Après Matane, en continuant vers l’est sur la 132, vous arrivez à Cap-Chat. Vous entrez dans la Haute-Gaspésie. L’immensité du majestueux fleuve Saint-Laurent, les vagues, les senteurs, les bateaux de pêche, le vent rafraîchissant vous font réaliser que la mer est proche.
Ce qui frappe à Cap-Chat, c’est l’immense éolienne à axe vertical de type Darrieus (du nom de son inventeur français dans les années 1920), de conception et de dimensions uniques au monde. Elle est beaucoup plus puissante et résistante que l’étaient à cette époque les éoliennes de type danoises à trois pales, plus familières de nos jours, avec un alternateur en haut du mât. C’est la plus haute éolienne à axe vertical au monde. Sa hauteur est de 110 mètres. Le poids de son alternateur, situé au sol, est de 100 tonnes et le poids de la structure, 350 tonnes.
Un projet pilote
Cette éolienne est le résultat d’un projet pilote de construction conjoint entre le Centre national de la recherche scientifique du Canada (CNRS) et l’Institut de recherche d’Hydro-Québec (IREQ). L’objectif initial de ce projet était de développer ces technologies au Canada avec des appareils mieux adaptés à nos conditions et de faire les apprentissages nécessaires à l’implantation future de parcs éoliens sur notre territoire. Le but premier n’était pas de produire de l’électricité, mais d’apprendre d’un projet pilote expérimental. La NASA avait également contribué au développement du système informatique industriel qu’on retrouve de nos jours dans plusieurs usines.

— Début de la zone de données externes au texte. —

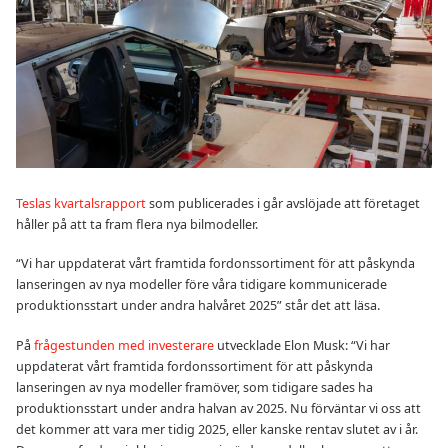
Teslas kvartalsrapport
som publicerades i går avslöjade att företaget
håller på att ta fram flera nya bilmodeller.
“Vi har uppdaterat vårt framtida fordonssortiment för att påskynda
lanseringen av nya modeller före våra tidigare kommunicerade
produktionsstart under andra halvåret 2025” står det att läsa.
På
frågestunden med investerare
utvecklade Elon Musk: “Vi har
uppdaterat vårt framtida fordonssortiment för att påskynda
lanseringen av nya modeller framöver, som tidigare sades ha
produktionsstart under andra halvan av 2025. Nu förväntar vi oss att
det kommer att vara mer tidig 2025, eller kanske rentav slutet av i år.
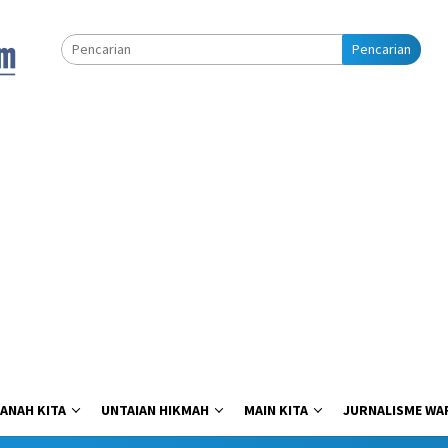
Pencarian
ANAH KITA
UNTAIAN HIKMAH
MAIN KITA
JURNALISME WA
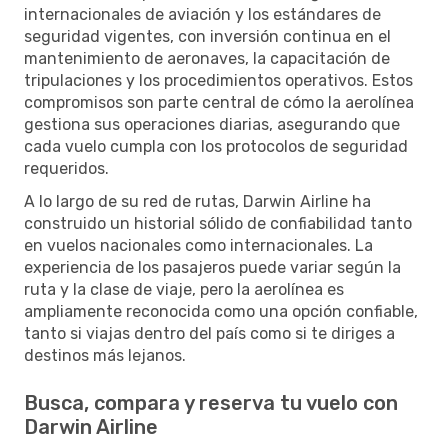
internacionales de aviación y los estándares de
seguridad vigentes, con inversión continua en el
mantenimiento de aeronaves, la capacitación de
tripulaciones y los procedimientos operativos. Estos
compromisos son parte central de cómo la aerolínea
gestiona sus operaciones diarias, asegurando que
cada vuelo cumpla con los protocolos de seguridad
requeridos.
A lo largo de su red de rutas, Darwin Airline ha
construido un historial sólido de confiabilidad tanto
en vuelos nacionales como internacionales. La
experiencia de los pasajeros puede variar según la
ruta y la clase de viaje, pero la aerolínea es
ampliamente reconocida como una opción confiable,
tanto si viajas dentro del país como si te diriges a
destinos más lejanos.
Busca, compara y reserva tu vuelo con
Darwin Airline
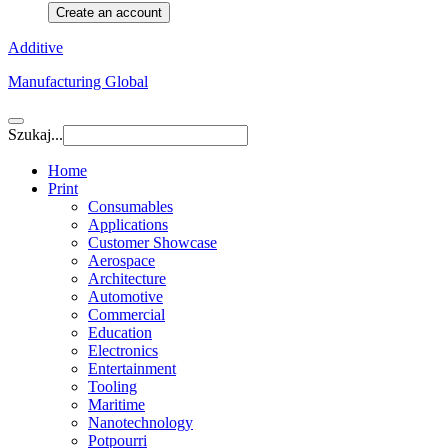
Create an account
Additive
Manufacturing Global
Szukaj...
Home
Print
Consumables
Applications
Customer Showcase
Aerospace
Architecture
Automotive
Commercial
Education
Electronics
Entertainment
Tooling
Maritime
Nanotechnology
Potpourri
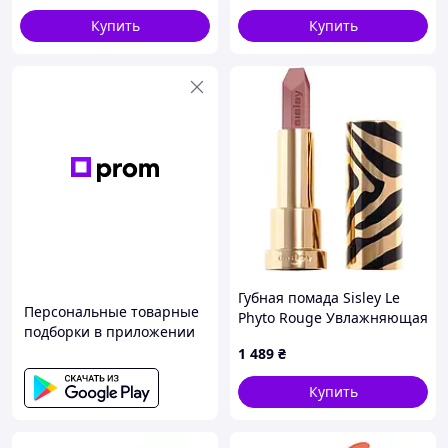
Купить
Купить
Губная помада Sisley Le
Персональные товарные
Phyto Rouge Увлажняющая
подборки в приложении
20 Rose Portofino 3.4 г
1 489
₴
(3473311703460)
Купить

En raison de la prise de conscience par les gouvernements que le marché des éoliennes à trois pales offrait de plus en plus d’intérêt en raison du développement phénoménal de celles-ci, on a abandonné les recherches sur ce type d’appareil et le Projet Éole faillit ne jamais voir son aboutissement. Compte tenu de son importance pour Hydro, on mena tout de même à terme cinq années d’études en confiant la propriété du projet aux firmes d’ingénieur qui l’avaient construit, Shawinigan Experts-conseils et Lavalin-Tech, qui fusionnent en cours de route pour devenir Lavalin. Hydro rachète l’électricité produite, ce qui amène des fonds dans le projet et permet de mener un minimum de recherches.
De projet gouvernemental au secteur privé
Le projet subit une énorme diminution de budget et on sacrifie la solidité, puisque sa durée prévue vient de passer de 30 à 5 ans. Il est tout de même un succès et réalise son mandat. Par la suite, Hydro voulant encore bénéficier de l’énergie produite par Éole, confie la centrale à deux particuliers qui l’opéreront de façon commerciale jusqu’à son arrêt en 1993, à la suite d’un bris majeur du roulement principal. Les gouvernements fédéral et provincial abandonnent les recherches sur l’éolien. Ils transfèrent les subventions au secteur privé. Les Partenariats privé-public (PPP) avaient la cote. Certains parlèrent des PPP comme signifiant « Pourquoi-Payer-Plus ». L’esprit de cet abandon se résume à la formule : « Les profits au privé, les pertes au public ».
L’unicité d’Éole mérite d’être mieux connue au Québec. Avec le Rocher Percé, ce projet devient la marque de commerce de l’entrée en Gaspésie. De plus, la visite du Jardin de
permaculture au pied des éoliennes ajoute un intérêt. Le responsable du projet, Benjamin Robert de Massy, invite à découvrir « une oasis de durabilité et de biodiversité où la nature et la technologie se rejoignent pour créer un environnement harmonieux et durable correspondant aux valeurs de l’équipe du projet Éole ».
Le rôle de Nikola Tesla
Patrick Kenney, responsable à l’interprétation, possède un don pour expliquer le fonctionnement de l’éolienne. Vous apprendrez le rôle joué par le grand inventeur Nikola Tesla (1856-1943). Il est surtout connu pour son « rôle prépondérant dans le développement et l’adoption du courant alternatif pour le transport et la distribution de l’électricité ». Ce courant permet de transporter l’électricité sur de grandes distances. Vous comprendrez clairement la différence avec le courant continu, les watts, les ampères, les volts, etc. Tesla est le nom donné à la voiture électrique la plus avancée en ce début du XXIe siècle. Il est considéré comme « l’un des ingénieurs les plus créatifs de la fin du XIXe siècle».
Une belle visite éducative, un beau coin de pays à visiter
Faire le tour de la Gaspésie, c’est selon moi une preuve et une marque de fierté pour tout vrai Québécois. J’ajouterais faire le tour du Rocher Percé, comme je l’ai fait souvent avec mes enfants, mais cela est devenu illégal.